The remarkable thing about the reviews is that most people don’t run out of vitriol — pending long wait times, and incomprehensible computer system, arcane processes — until they actually meet an employee. One person changed a one-star review, the lowest possible, to a four-star review out of five after finally speaking with a department employee. That must have been one heck of a conversation!
Many taxpayers have experienced frustration when, just before the due date of a return, they try to sign up on the system and can’t. They then try picking up the phone to get help getting in, but are either put on hold for a tremendous amount of time or, worse, are disconnected because there is no space in the call hold queue.
If all fails, the taxpayer sends in a paper form with a paper check, and is distressed when, weeks later, a notice comes in the mail accusing the taxpayer of not making the payment at all and threatening unseemly consequences.
Customer service has improved, but improvement doesn’t mean the problem has been solved completely. There are still victims.
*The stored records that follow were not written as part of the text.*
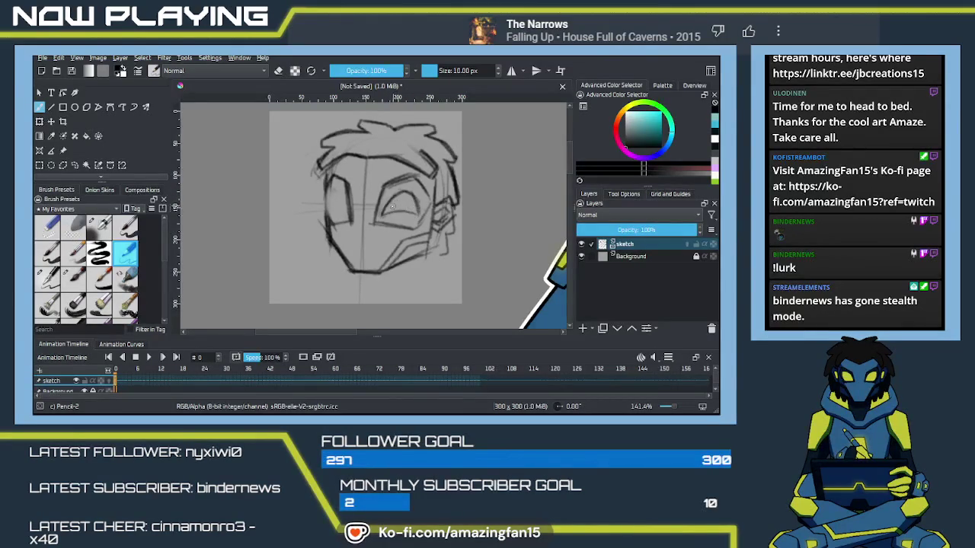
mouse_move(404, 212)
left_mouse_down()
mouse_move(386, 205)
mouse_move(408, 208)
mouse_move(378, 218)
mouse_move(420, 218)
left_mouse_up()
key("ctrl+z")
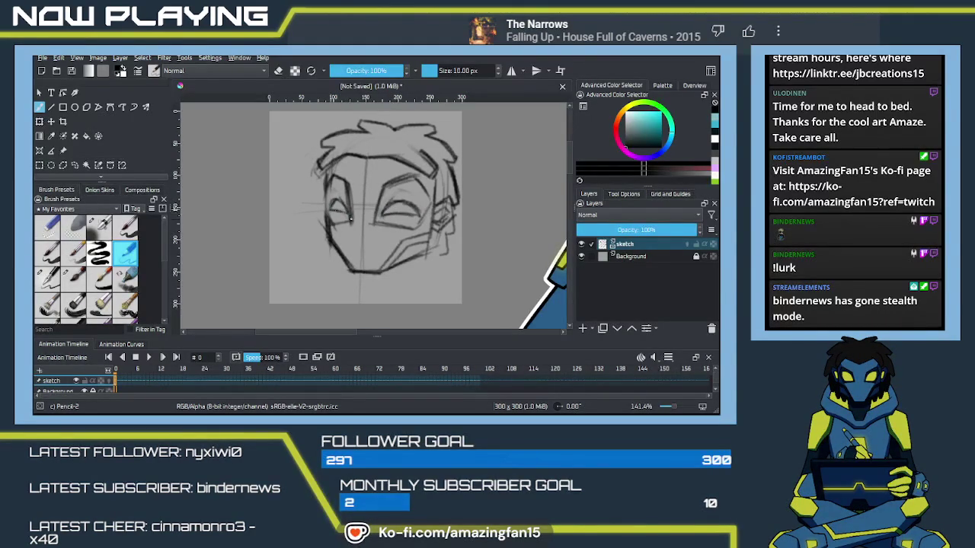
Darken the left cheek outline, zoom out, and begin opening hunter's beast.kra
left_click_drag(327, 175, 329, 221)
scroll(219, 168, "down", 3)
To make sure you aren’t another of them, we suggest a few things:
First, allow extra time when trying something new. A new computer system and no time before a deadline are a recipe for lots of stress. You can’t control the first ingredient, but at least you can control the second.
Second, use electronic filing and payment whenever possible. If you can’t, make sure you get a receipt. The principal advantages of electronic filing and payment are that they are recorded on the department’s computers right away, and you get an electronic receipt from the department.
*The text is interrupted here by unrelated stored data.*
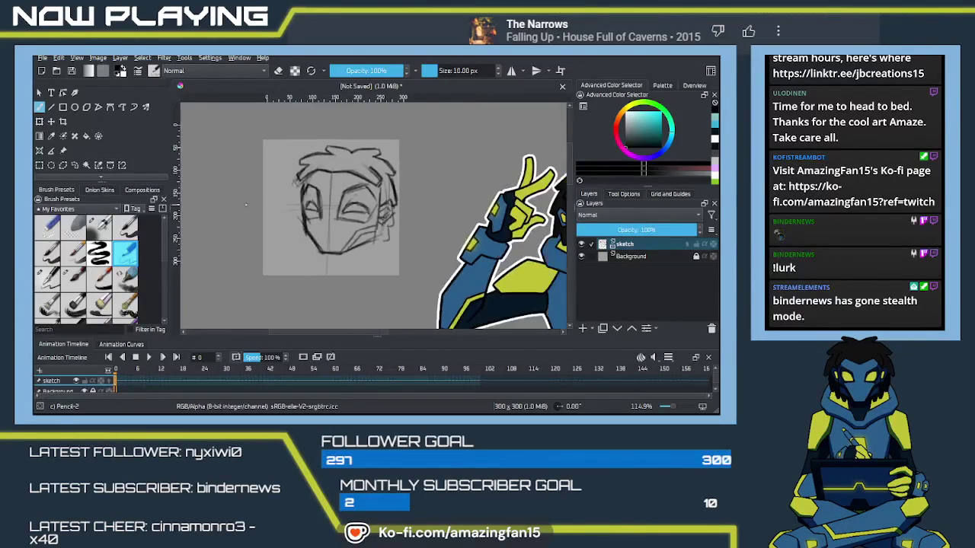
key("alt")
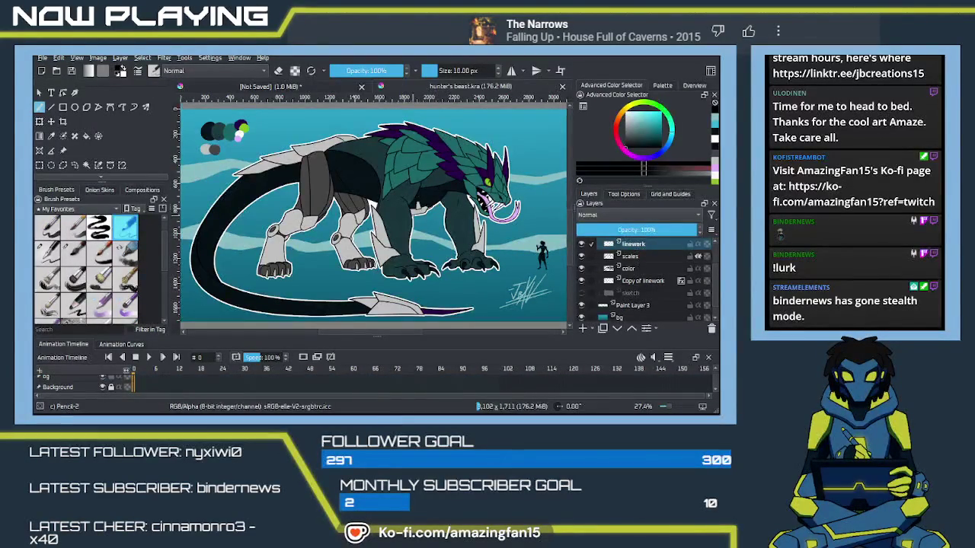
scroll(350, 224, "up", 1)
scroll(350, 224, "up", 1)
scroll(351, 224, "up", 1)
scroll(350, 224, "up", 2)
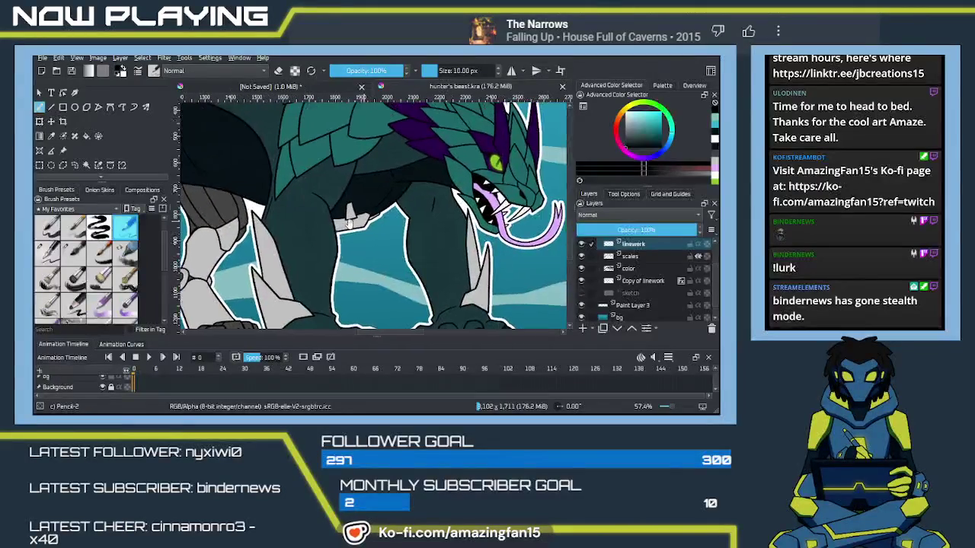
left_click_drag(418, 188, 376, 227)
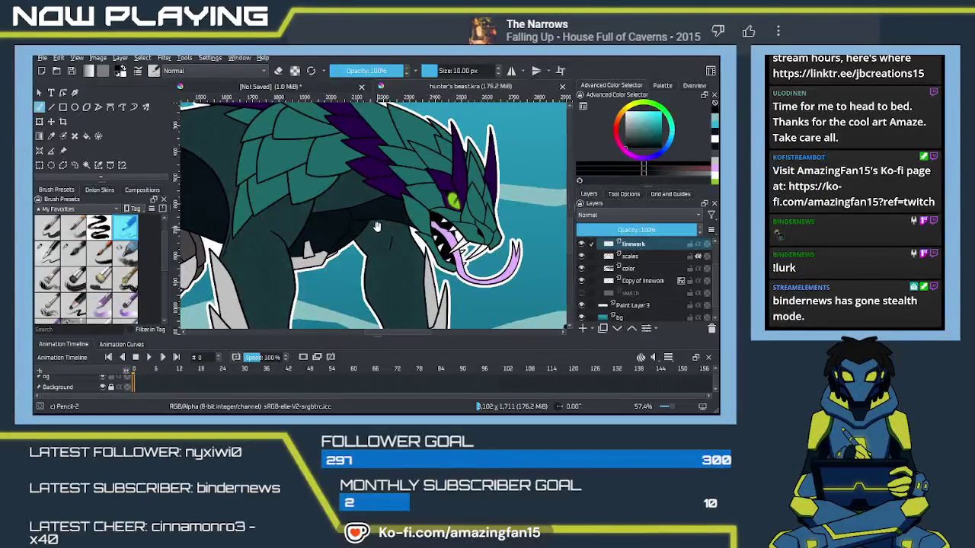
mouse_move(358, 179)
left_mouse_down()
mouse_move(307, 200)
mouse_move(323, 183)
left_mouse_up()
That means there is less chance of the department’s computers accusing you of not filing or not paying when you actually did, and even if you are accused you have a receipt to wave at them.
Third, if you are trying to do something for the first time, such as register on the Hawaii Tax Online system, file your first GET return, or submit your first application for a tax clearance, consider accepting help. If you are doing something for the first time, by definition you don’t know what you’re doing!
Of course that doesn’t stop people, myself included, from trying anyway; but if they have the slightest doubt they should get assistance, because there may be nuances not understood at the moment.
For example, suppose you are trying to fill out a tax clearance application for a corporation. Your corporation has several shareholders, some of which are other corporations. When do you check “Corporation” as opposed to “Subsidiary Corporation,” and if you do the latter, which federal employer identification number are you supposed to put in for the “Parent”?
This question is there to help the department find the corporation’s net income tax return. If the corporation needing a clearance files a Hawaii N-30 under its own FEIN, check “Corporation.”
If it’s part of a group return filed under another FEIN, check “Subsidiary Corporation” and fill in the FEIN under which the group return is filed. If this isn’t filled in correctly, the tax clearance could be delayed or denied. Better to get help on the front end than after the denial!
Tom Yamachika is president of the Tax Foundation of Hawaii.